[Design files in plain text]
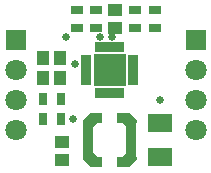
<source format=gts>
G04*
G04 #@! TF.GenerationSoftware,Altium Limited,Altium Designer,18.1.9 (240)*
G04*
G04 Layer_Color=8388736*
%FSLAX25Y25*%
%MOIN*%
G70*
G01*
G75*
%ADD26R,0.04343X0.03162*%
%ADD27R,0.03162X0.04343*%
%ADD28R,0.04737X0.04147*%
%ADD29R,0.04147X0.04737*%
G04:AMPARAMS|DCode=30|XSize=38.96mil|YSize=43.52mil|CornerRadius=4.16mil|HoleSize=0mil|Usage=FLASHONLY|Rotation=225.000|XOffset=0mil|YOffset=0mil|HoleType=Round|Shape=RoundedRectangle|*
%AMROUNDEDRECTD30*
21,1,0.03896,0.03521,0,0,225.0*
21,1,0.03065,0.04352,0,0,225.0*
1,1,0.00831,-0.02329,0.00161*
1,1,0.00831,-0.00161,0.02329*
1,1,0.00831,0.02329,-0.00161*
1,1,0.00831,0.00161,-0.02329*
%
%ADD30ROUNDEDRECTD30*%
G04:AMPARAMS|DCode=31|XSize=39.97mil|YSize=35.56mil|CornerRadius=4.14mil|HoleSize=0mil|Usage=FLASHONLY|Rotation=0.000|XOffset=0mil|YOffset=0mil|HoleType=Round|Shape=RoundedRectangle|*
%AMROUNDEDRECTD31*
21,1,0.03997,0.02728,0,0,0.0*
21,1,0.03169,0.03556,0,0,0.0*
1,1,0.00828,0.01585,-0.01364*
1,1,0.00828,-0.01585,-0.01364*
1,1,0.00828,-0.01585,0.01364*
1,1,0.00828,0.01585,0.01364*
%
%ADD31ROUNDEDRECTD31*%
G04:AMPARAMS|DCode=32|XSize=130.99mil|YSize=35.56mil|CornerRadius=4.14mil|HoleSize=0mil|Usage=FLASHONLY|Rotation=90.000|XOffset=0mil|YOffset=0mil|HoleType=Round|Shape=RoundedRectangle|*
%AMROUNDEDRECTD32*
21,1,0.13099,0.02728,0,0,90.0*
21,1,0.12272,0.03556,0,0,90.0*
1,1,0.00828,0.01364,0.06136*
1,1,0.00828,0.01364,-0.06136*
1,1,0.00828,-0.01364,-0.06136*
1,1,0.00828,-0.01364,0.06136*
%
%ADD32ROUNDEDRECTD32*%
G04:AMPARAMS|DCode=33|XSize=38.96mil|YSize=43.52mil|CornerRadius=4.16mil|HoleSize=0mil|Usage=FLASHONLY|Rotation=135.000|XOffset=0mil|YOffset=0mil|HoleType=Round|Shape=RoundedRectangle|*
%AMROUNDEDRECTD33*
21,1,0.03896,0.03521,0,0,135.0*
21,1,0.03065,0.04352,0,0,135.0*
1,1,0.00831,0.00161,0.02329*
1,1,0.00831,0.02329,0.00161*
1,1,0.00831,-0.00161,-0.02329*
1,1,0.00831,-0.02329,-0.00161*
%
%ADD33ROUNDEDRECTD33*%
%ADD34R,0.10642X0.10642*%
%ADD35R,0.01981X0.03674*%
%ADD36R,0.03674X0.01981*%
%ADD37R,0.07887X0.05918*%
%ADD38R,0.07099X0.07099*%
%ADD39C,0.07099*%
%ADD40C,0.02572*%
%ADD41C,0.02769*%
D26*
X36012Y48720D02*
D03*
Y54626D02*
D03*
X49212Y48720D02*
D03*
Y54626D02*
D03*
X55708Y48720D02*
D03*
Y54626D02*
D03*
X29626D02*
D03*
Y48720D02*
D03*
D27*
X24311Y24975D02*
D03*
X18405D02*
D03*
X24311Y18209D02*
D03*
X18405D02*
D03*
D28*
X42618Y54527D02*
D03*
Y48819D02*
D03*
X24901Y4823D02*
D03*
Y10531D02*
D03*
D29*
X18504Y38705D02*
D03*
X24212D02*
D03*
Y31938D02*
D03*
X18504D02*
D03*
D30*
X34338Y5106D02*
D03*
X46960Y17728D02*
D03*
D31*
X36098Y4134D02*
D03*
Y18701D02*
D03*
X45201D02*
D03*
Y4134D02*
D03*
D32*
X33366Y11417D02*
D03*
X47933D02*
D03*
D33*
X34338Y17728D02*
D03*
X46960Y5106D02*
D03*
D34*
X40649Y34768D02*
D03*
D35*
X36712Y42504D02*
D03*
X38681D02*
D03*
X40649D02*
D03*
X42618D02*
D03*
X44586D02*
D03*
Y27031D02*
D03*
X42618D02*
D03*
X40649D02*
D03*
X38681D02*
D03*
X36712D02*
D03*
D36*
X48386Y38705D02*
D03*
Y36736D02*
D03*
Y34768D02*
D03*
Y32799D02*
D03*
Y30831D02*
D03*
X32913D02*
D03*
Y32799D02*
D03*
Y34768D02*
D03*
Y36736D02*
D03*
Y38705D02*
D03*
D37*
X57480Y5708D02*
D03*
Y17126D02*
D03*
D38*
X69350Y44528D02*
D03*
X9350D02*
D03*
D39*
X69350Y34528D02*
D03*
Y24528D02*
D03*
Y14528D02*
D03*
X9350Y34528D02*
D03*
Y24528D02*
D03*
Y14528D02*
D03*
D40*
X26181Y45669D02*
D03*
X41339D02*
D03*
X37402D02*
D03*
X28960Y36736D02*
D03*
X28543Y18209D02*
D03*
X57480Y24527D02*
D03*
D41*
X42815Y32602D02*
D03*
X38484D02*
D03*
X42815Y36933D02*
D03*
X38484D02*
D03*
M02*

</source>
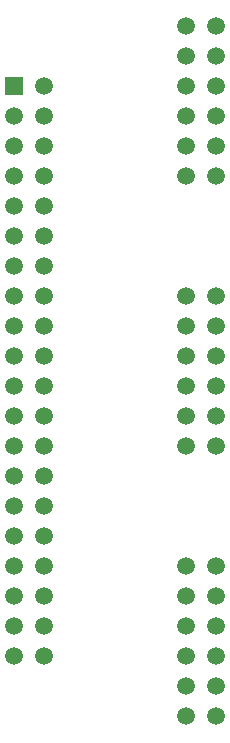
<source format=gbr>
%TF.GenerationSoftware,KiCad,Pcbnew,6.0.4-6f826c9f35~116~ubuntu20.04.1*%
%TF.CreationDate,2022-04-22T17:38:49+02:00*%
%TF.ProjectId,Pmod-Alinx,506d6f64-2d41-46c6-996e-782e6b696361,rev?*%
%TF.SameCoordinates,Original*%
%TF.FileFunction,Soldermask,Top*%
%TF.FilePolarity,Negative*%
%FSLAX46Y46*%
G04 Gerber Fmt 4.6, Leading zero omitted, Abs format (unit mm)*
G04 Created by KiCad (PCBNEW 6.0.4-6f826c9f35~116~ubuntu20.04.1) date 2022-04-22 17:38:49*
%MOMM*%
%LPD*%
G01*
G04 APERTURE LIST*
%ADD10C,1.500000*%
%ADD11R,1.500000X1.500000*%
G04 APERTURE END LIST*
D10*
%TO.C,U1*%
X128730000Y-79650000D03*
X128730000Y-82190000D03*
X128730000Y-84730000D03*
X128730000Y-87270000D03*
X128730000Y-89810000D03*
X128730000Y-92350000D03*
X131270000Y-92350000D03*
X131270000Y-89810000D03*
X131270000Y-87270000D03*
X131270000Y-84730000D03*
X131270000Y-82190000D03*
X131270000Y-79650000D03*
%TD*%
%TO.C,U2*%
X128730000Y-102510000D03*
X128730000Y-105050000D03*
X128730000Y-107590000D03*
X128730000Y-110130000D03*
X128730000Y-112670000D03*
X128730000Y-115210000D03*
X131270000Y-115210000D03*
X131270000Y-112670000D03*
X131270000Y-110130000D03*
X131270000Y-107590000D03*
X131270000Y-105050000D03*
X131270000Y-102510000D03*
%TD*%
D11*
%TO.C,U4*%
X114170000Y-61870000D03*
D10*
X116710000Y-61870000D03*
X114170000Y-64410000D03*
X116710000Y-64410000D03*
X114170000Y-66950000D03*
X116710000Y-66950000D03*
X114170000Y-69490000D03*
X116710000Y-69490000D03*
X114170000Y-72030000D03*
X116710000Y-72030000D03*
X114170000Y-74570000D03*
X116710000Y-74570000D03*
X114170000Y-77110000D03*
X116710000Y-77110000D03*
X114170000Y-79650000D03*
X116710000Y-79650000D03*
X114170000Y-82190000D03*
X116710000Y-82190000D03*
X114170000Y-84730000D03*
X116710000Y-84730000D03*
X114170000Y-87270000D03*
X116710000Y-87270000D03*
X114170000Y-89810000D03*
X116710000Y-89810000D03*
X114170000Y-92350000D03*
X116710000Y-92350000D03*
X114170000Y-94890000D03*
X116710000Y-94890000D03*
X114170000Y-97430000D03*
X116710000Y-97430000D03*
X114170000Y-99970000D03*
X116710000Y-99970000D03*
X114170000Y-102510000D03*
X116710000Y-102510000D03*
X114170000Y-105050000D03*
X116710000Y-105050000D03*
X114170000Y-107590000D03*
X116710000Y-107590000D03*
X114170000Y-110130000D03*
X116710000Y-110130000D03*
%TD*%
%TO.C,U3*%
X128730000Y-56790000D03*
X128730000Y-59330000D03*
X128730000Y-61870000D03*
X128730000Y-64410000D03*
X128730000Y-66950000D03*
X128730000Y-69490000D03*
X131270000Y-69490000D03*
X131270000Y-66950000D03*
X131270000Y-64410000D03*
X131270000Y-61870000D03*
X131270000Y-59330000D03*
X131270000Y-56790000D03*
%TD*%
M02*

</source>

[What the task requires]:
What you return should be exactly the lines above, starting at the one with "X131270000Y-115210000D03*" and ending at the one with "X131270000Y-59330000D03*", and nothing else.

[Expected answer]:
X131270000Y-115210000D03*
X131270000Y-112670000D03*
X131270000Y-110130000D03*
X131270000Y-107590000D03*
X131270000Y-105050000D03*
X131270000Y-102510000D03*
%TD*%
D11*
%TO.C,U4*%
X114170000Y-61870000D03*
D10*
X116710000Y-61870000D03*
X114170000Y-64410000D03*
X116710000Y-64410000D03*
X114170000Y-66950000D03*
X116710000Y-66950000D03*
X114170000Y-69490000D03*
X116710000Y-69490000D03*
X114170000Y-72030000D03*
X116710000Y-72030000D03*
X114170000Y-74570000D03*
X116710000Y-74570000D03*
X114170000Y-77110000D03*
X116710000Y-77110000D03*
X114170000Y-79650000D03*
X116710000Y-79650000D03*
X114170000Y-82190000D03*
X116710000Y-82190000D03*
X114170000Y-84730000D03*
X116710000Y-84730000D03*
X114170000Y-87270000D03*
X116710000Y-87270000D03*
X114170000Y-89810000D03*
X116710000Y-89810000D03*
X114170000Y-92350000D03*
X116710000Y-92350000D03*
X114170000Y-94890000D03*
X116710000Y-94890000D03*
X114170000Y-97430000D03*
X116710000Y-97430000D03*
X114170000Y-99970000D03*
X116710000Y-99970000D03*
X114170000Y-102510000D03*
X116710000Y-102510000D03*
X114170000Y-105050000D03*
X116710000Y-105050000D03*
X114170000Y-107590000D03*
X116710000Y-107590000D03*
X114170000Y-110130000D03*
X116710000Y-110130000D03*
%TD*%
%TO.C,U3*%
X128730000Y-56790000D03*
X128730000Y-59330000D03*
X128730000Y-61870000D03*
X128730000Y-64410000D03*
X128730000Y-66950000D03*
X128730000Y-69490000D03*
X131270000Y-69490000D03*
X131270000Y-66950000D03*
X131270000Y-64410000D03*
X131270000Y-61870000D03*
X131270000Y-59330000D03*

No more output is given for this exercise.